Records contained in a dataset
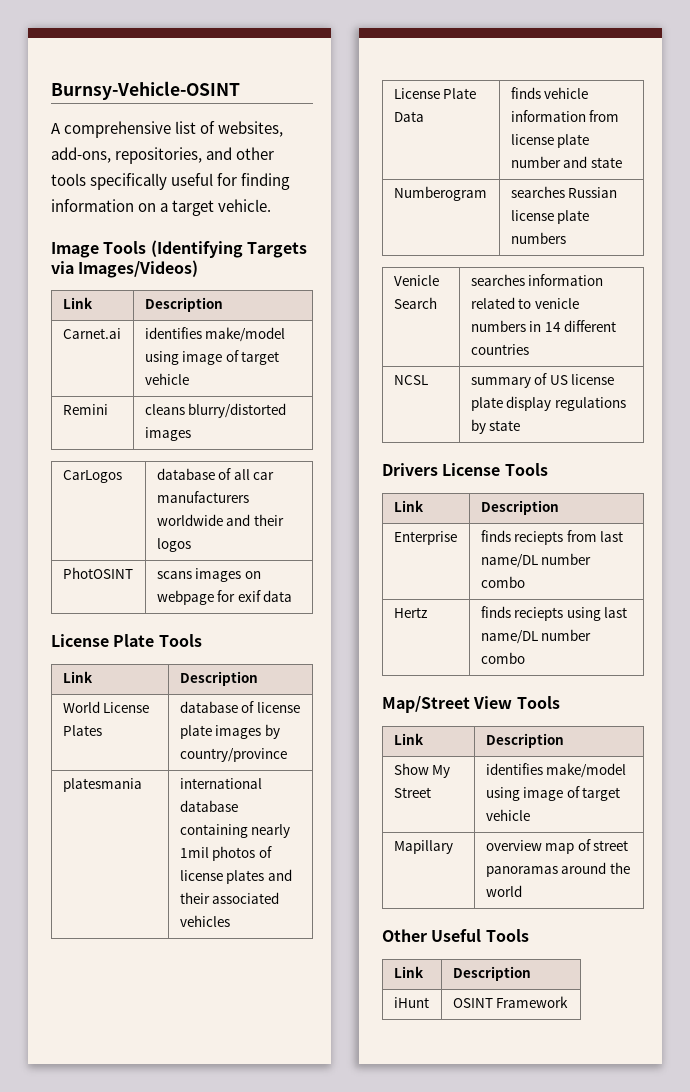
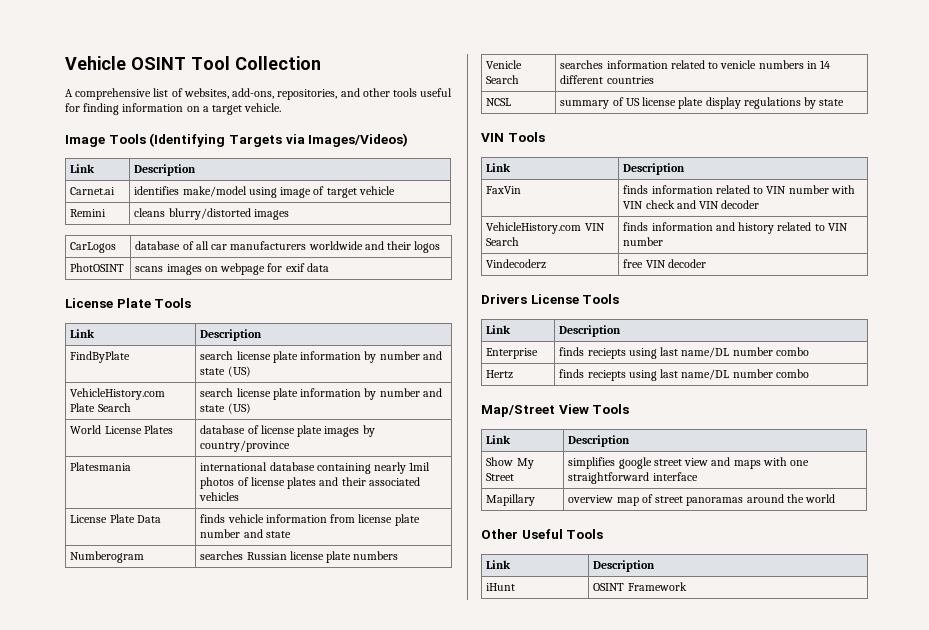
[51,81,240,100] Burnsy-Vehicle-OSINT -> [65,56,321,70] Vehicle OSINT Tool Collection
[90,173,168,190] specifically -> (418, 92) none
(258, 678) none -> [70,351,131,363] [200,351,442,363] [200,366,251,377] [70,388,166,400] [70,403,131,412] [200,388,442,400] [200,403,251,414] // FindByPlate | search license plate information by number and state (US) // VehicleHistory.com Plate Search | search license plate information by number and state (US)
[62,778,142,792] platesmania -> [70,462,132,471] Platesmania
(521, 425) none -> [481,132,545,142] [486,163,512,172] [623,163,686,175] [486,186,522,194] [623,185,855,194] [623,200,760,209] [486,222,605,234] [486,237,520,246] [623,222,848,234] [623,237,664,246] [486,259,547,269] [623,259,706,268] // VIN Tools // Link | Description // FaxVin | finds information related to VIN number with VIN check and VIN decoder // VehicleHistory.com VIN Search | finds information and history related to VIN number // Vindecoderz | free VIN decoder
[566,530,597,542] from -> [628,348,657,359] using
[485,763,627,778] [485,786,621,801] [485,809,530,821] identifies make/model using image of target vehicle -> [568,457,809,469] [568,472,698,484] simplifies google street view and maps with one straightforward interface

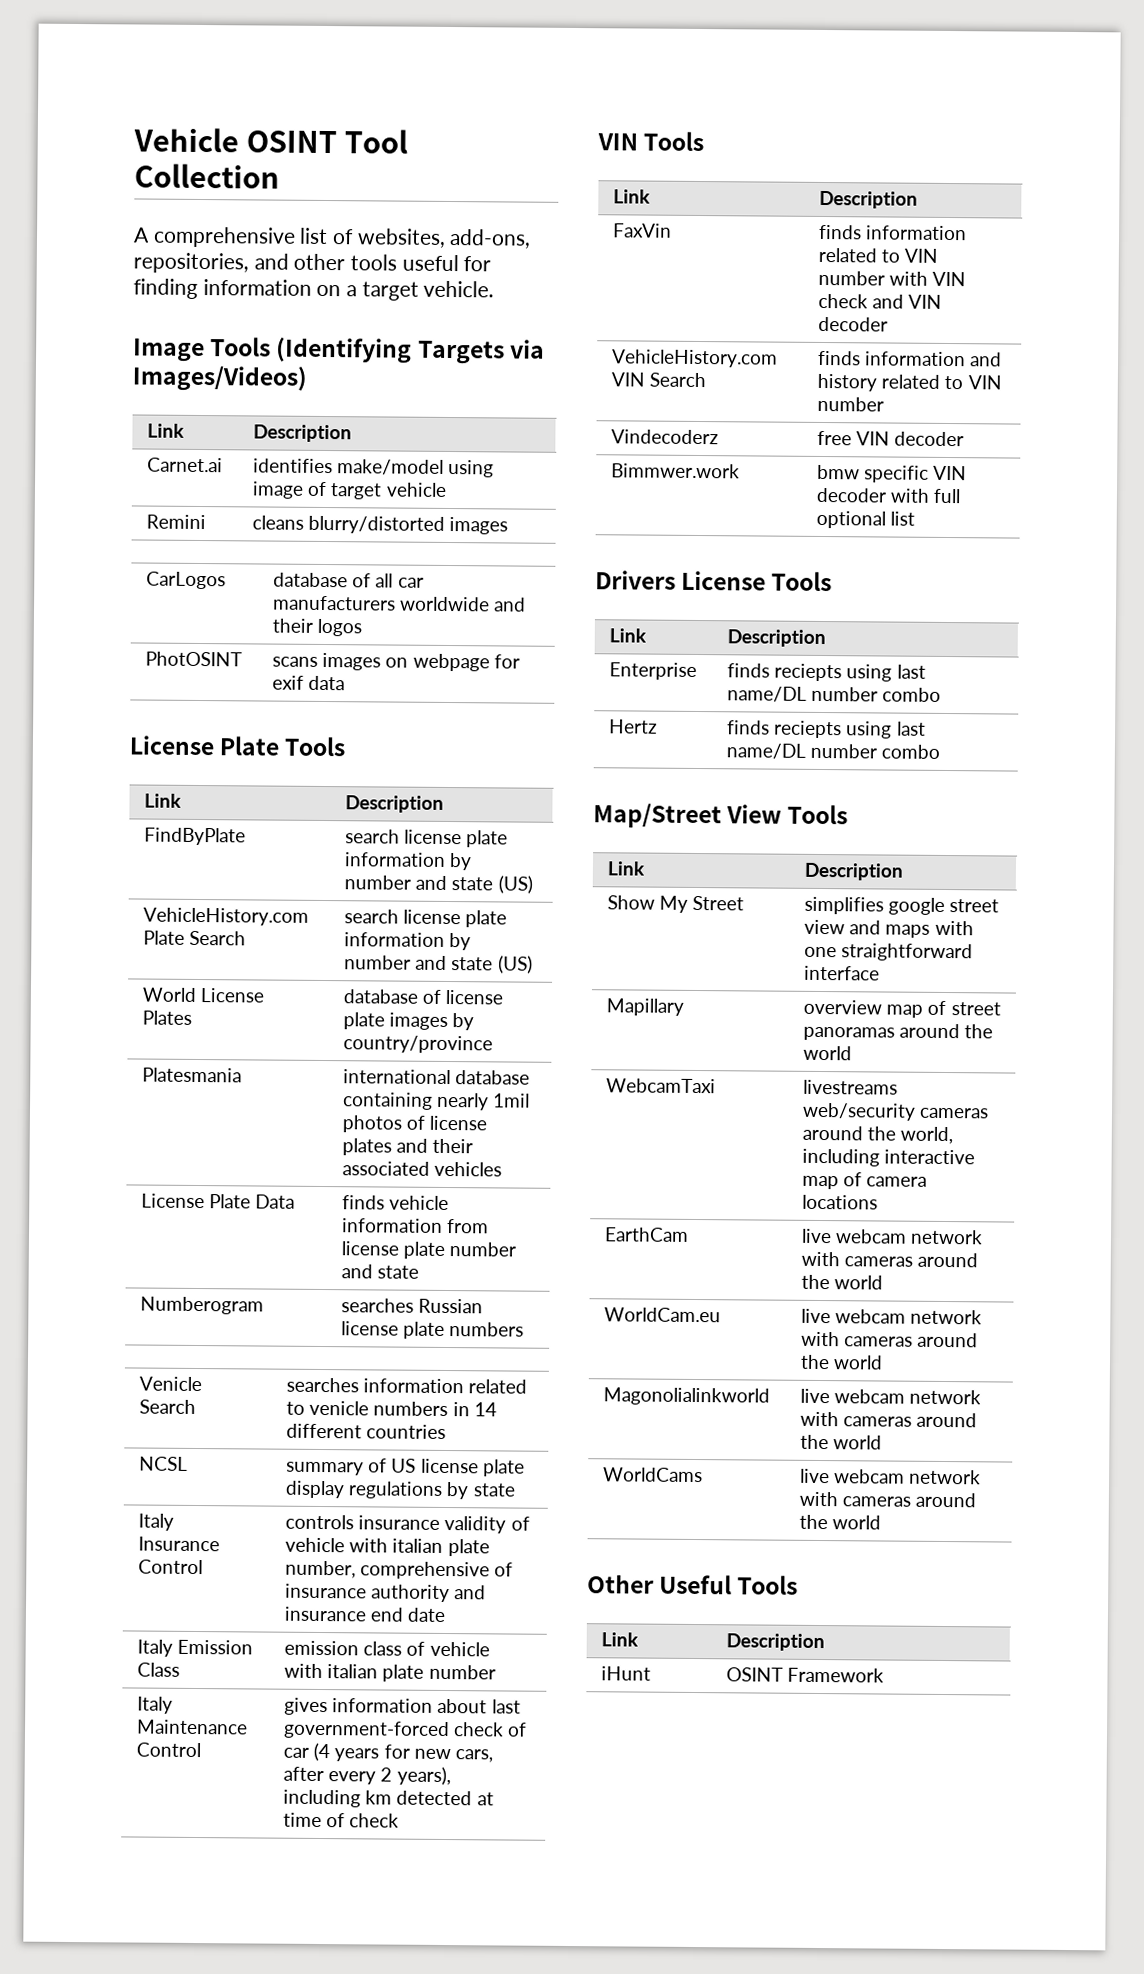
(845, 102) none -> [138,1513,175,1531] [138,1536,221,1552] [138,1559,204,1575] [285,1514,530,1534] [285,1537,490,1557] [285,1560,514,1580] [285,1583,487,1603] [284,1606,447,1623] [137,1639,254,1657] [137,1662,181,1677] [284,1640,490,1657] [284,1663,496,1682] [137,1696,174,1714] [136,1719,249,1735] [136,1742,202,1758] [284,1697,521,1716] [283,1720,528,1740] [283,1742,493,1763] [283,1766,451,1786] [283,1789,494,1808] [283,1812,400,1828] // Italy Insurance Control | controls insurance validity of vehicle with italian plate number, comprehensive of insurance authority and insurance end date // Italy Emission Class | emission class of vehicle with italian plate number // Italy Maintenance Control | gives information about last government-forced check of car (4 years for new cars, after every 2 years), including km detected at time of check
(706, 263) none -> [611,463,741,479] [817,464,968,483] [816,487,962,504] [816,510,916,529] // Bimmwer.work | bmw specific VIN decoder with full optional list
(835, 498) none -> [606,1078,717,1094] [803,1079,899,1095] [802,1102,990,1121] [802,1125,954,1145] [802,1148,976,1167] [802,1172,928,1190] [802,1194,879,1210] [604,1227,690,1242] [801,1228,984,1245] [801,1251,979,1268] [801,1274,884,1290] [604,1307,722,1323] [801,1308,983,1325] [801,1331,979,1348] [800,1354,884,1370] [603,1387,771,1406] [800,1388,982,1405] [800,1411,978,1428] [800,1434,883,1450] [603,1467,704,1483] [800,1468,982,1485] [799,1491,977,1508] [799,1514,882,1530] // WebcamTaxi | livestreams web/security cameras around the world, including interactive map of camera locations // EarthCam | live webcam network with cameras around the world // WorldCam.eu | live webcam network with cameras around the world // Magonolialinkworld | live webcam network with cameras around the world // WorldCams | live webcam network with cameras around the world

INSTRUCTIONS TO FOLLOW: Please copy out the entries above exactly as they appear, but skip their images.

ANSWER TO THIS PROBLEM:
[51,81,240,100] Burnsy-Vehicle-OSINT -> [65,56,321,70] Vehicle OSINT Tool Collection
[90,173,168,190] specifically -> (418, 92) none
(258, 678) none -> [70,351,131,363] [200,351,442,363] [200,366,251,377] [70,388,166,400] [70,403,131,412] [200,388,442,400] [200,403,251,414] // FindByPlate | search license plate information by number and state (US) // VehicleHistory.com Plate Search | search license plate information by number and state (US)
[62,778,142,792] platesmania -> [70,462,132,471] Platesmania
(521, 425) none -> [481,132,545,142] [486,163,512,172] [623,163,686,175] [486,186,522,194] [623,185,855,194] [623,200,760,209] [486,222,605,234] [486,237,520,246] [623,222,848,234] [623,237,664,246] [486,259,547,269] [623,259,706,268] // VIN Tools // Link | Description // FaxVin | finds information related to VIN number with VIN check and VIN decoder // VehicleHistory.com VIN Search | finds information and history related to VIN number // Vindecoderz | free VIN decoder
[566,530,597,542] from -> [628,348,657,359] using
[485,763,627,778] [485,786,621,801] [485,809,530,821] identifies make/model using image of target vehicle -> [568,457,809,469] [568,472,698,484] simplifies google street view and maps with one straightforward interface

(845, 102) none -> [138,1513,175,1531] [138,1536,221,1552] [138,1559,204,1575] [285,1514,530,1534] [285,1537,490,1557] [285,1560,514,1580] [285,1583,487,1603] [284,1606,447,1623] [137,1639,254,1657] [137,1662,181,1677] [284,1640,490,1657] [284,1663,496,1682] [137,1696,174,1714] [136,1719,249,1735] [136,1742,202,1758] [284,1697,521,1716] [283,1720,528,1740] [283,1742,493,1763] [283,1766,451,1786] [283,1789,494,1808] [283,1812,400,1828] // Italy Insurance Control | controls insurance validity of vehicle with italian plate number, comprehensive of insurance authority and insurance end date // Italy Emission Class | emission class of vehicle with italian plate number // Italy Maintenance Control | gives information about last government-forced check of car (4 years for new cars, after every 2 years), including km detected at time of check
(706, 263) none -> [611,463,741,479] [817,464,968,483] [816,487,962,504] [816,510,916,529] // Bimmwer.work | bmw specific VIN decoder with full optional list
(835, 498) none -> [606,1078,717,1094] [803,1079,899,1095] [802,1102,990,1121] [802,1125,954,1145] [802,1148,976,1167] [802,1172,928,1190] [802,1194,879,1210] [604,1227,690,1242] [801,1228,984,1245] [801,1251,979,1268] [801,1274,884,1290] [604,1307,722,1323] [801,1308,983,1325] [801,1331,979,1348] [800,1354,884,1370] [603,1387,771,1406] [800,1388,982,1405] [800,1411,978,1428] [800,1434,883,1450] [603,1467,704,1483] [800,1468,982,1485] [799,1491,977,1508] [799,1514,882,1530] // WebcamTaxi | livestreams web/security cameras around the world, including interactive map of camera locations // EarthCam | live webcam network with cameras around the world // WorldCam.eu | live webcam network with cameras around the world // Magonolialinkworld | live webcam network with cameras around the world // WorldCams | live webcam network with cameras around the world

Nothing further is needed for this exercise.